The PKCS12 format is a little more complicated. It defines a way to store a bunch of X509 certs and key pairs all in one file and then have that file encrypted. Thus, these files are often called “keystores”. If you are dealing with keystores often (either PKCS12 or the Java alternative, JKS), I recommend a tool called Portecle. It’s a GUI that let’s you see everything in a keystore, import or export items, and generate CSRs or import signed certs.

Why do we need a keystore? A freshly installed Fedora machine is only going to have a small list of accepted certificate authorities (CAs).

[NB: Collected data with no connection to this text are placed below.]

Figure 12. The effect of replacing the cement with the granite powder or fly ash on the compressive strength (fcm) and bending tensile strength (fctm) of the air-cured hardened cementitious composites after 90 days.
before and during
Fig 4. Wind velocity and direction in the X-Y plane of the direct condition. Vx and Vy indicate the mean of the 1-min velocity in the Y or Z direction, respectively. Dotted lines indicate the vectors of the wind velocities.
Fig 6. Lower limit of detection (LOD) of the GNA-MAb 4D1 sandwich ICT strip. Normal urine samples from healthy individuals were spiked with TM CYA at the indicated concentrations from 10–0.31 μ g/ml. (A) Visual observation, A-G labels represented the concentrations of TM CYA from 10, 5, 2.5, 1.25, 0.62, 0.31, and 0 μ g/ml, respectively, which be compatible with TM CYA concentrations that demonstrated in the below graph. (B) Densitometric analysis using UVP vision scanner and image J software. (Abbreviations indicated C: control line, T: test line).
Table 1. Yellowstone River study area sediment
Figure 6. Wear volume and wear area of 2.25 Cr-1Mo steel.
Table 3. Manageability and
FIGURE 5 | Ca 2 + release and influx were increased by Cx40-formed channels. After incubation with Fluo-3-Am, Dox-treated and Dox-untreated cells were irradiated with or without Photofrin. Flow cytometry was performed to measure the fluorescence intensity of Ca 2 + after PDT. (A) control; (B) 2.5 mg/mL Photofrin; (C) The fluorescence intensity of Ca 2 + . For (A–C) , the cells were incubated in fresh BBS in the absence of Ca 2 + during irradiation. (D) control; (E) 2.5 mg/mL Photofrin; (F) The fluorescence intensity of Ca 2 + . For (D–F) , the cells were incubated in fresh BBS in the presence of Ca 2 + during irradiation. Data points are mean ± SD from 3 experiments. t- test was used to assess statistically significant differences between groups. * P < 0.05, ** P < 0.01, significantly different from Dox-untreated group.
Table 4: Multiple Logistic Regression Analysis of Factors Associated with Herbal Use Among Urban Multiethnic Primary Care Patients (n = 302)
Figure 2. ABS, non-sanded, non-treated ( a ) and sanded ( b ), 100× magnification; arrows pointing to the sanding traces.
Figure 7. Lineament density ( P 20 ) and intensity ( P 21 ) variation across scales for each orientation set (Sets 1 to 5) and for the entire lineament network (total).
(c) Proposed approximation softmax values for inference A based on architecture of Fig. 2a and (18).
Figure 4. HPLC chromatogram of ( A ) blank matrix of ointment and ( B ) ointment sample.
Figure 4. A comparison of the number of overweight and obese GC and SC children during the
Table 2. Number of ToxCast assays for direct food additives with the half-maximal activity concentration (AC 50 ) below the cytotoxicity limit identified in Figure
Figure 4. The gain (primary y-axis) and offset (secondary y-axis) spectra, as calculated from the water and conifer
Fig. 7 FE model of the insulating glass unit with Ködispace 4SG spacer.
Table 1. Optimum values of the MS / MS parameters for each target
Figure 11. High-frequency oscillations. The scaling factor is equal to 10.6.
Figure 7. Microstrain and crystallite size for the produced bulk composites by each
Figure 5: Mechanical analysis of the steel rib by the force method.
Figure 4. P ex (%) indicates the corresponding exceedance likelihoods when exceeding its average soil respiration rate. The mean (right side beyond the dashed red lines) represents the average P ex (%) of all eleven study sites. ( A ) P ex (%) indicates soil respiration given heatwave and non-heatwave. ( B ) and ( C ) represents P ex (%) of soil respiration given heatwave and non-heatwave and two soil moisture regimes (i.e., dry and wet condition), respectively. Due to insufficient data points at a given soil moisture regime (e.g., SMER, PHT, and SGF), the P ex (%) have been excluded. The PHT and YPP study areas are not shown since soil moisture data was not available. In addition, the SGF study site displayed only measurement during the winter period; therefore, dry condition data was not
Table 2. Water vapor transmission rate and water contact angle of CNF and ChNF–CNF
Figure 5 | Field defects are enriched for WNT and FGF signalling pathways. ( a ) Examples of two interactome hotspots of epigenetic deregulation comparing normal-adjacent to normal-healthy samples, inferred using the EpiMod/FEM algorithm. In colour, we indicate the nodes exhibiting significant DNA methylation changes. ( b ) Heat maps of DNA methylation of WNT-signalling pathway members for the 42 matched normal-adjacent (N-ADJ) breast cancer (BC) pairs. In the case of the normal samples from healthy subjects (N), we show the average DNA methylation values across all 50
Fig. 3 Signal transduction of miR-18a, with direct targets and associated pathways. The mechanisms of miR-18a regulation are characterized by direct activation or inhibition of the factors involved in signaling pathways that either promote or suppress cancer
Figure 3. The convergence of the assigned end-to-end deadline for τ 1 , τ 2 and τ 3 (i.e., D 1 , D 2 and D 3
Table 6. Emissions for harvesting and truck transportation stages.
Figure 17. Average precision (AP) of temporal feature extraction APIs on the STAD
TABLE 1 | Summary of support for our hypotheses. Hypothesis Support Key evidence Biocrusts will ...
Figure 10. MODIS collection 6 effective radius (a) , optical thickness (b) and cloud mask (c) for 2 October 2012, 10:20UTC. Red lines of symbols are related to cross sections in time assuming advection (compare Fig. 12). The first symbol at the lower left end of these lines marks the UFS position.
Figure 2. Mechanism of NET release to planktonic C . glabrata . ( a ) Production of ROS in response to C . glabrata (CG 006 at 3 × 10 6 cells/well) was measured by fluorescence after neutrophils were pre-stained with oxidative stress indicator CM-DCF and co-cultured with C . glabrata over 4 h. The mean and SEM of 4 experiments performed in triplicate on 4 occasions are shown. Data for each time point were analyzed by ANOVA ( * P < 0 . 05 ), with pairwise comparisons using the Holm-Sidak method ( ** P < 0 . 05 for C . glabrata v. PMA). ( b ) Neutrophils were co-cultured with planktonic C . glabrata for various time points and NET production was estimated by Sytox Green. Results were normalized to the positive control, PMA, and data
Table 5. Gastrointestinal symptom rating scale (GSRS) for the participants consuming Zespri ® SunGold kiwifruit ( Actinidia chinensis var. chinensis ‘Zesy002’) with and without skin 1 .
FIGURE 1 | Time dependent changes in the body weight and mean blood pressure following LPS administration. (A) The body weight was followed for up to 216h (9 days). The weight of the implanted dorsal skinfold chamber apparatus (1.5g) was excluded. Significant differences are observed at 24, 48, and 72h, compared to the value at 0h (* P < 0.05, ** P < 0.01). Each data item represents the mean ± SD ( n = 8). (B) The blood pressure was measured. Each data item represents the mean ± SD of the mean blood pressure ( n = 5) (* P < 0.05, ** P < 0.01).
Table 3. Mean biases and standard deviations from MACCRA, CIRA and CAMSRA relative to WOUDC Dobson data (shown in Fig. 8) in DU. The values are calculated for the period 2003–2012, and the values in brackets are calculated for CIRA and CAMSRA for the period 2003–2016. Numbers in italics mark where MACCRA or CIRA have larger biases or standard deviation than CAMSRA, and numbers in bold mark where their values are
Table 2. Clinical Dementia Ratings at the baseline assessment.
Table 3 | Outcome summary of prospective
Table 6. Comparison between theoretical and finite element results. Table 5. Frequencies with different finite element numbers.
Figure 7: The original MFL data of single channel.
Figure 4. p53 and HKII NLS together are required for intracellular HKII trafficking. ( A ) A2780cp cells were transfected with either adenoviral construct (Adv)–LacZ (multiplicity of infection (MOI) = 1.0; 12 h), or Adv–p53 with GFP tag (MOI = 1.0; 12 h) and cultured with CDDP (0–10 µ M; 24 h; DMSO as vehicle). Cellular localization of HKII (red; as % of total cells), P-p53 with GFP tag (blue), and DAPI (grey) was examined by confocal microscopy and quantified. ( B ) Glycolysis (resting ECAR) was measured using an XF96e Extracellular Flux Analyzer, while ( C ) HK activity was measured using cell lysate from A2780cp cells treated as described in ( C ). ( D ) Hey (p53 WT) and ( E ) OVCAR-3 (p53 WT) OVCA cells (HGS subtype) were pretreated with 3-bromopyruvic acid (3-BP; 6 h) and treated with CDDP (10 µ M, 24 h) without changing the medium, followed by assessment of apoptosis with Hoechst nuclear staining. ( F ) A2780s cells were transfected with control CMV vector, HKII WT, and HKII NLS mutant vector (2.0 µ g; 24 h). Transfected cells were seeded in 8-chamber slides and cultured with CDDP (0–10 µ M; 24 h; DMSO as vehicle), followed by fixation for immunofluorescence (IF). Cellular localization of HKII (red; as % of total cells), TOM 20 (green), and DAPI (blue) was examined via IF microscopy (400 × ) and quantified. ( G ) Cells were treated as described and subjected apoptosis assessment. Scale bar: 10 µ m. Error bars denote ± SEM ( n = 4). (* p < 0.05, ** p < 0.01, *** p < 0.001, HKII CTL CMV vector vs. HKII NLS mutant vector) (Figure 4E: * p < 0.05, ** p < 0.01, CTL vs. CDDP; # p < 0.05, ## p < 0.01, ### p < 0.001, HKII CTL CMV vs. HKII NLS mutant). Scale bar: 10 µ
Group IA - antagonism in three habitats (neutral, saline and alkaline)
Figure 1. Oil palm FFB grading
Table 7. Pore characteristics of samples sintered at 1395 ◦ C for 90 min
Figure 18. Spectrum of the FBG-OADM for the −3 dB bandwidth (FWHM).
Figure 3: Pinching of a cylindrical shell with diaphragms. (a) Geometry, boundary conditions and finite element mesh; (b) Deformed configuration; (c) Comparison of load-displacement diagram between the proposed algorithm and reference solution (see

You can either get a certificate that has a chain stretching back to one of these root CAs (like Thawte or Verisign) or you can install an additional CA into the system’s list of acceptable CAs. If you opt for the chain of trust approach, then a keystore is a good way of keeping everything in one package.

(On a side note, if you want to install an additional CA into your Fedora machine, drop it in /etc/pki/ca-trust/source/anchors/ and run the update-ca-trust command.)

PKI File Extensions

There are a lot of file extensions for PKI objects: pem, der, csr, key, crt, p12, etc. Naming a file “.pem” is pretty pointless as that only tells you the format and not what the object in the file is. In my opinion, it’s best to use extensions that mean something like “.key” for a private key, “.csr” for a certificate signing request, or “.p12” for a PKCS12 keystore.

Conclusion

Of course there is a lot more to learn about PKI, but hopefully this primer will give you a basic foundation.